JOB: Once the line with "16/01/2018 - Comisiones" is found in the entries below, print it and each following line exactly, stopping after the line with "Política sobre Cookies"; print nothing else.

*** Opening STORED DATA ***

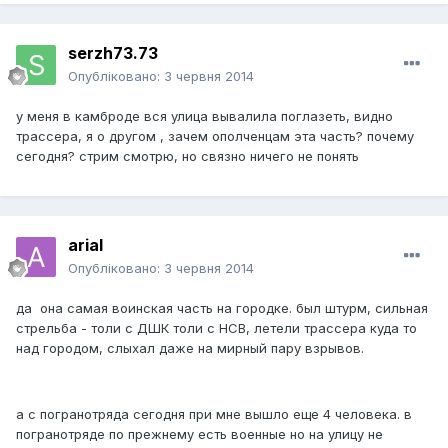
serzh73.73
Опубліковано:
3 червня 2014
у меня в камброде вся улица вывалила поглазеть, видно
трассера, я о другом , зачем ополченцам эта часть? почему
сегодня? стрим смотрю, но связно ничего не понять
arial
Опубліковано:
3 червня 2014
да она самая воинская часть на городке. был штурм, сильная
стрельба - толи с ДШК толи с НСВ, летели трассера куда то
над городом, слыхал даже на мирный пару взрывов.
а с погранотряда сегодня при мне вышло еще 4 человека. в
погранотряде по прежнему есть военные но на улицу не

*** Closing STORED DATA ***
*** Opening STORED DATA ***

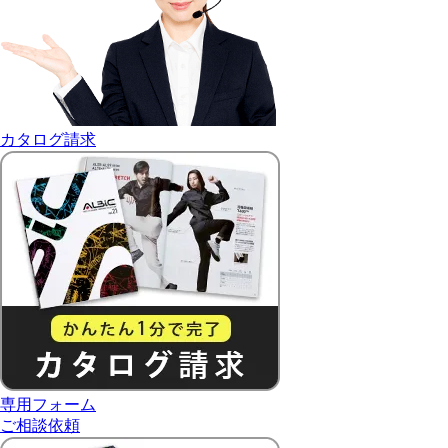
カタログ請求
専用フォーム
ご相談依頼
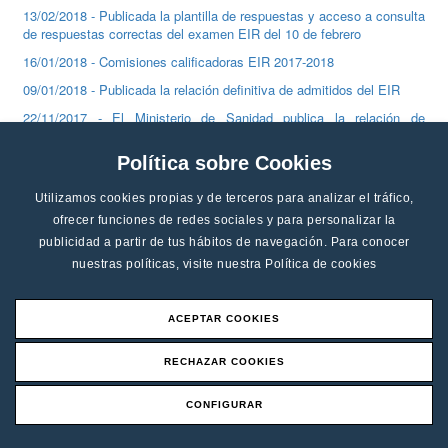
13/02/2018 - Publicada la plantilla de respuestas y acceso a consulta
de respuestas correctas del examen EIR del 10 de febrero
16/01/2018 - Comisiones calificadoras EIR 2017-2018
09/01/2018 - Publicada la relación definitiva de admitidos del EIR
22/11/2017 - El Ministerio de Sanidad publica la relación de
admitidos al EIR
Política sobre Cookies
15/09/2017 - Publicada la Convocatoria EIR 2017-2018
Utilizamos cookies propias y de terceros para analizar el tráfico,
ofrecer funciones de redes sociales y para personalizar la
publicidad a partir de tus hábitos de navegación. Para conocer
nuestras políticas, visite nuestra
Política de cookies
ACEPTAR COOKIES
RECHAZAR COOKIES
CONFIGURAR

*** Closing STORED DATA ***

WORKED SOLUTION:
16/01/2018 - Comisiones calificadoras EIR 2017-2018
09/01/2018 - Publicada la relación definitiva de admitidos del EIR
22/11/2017 - El Ministerio de Sanidad publica la relación de
admitidos al EIR
Política sobre Cookies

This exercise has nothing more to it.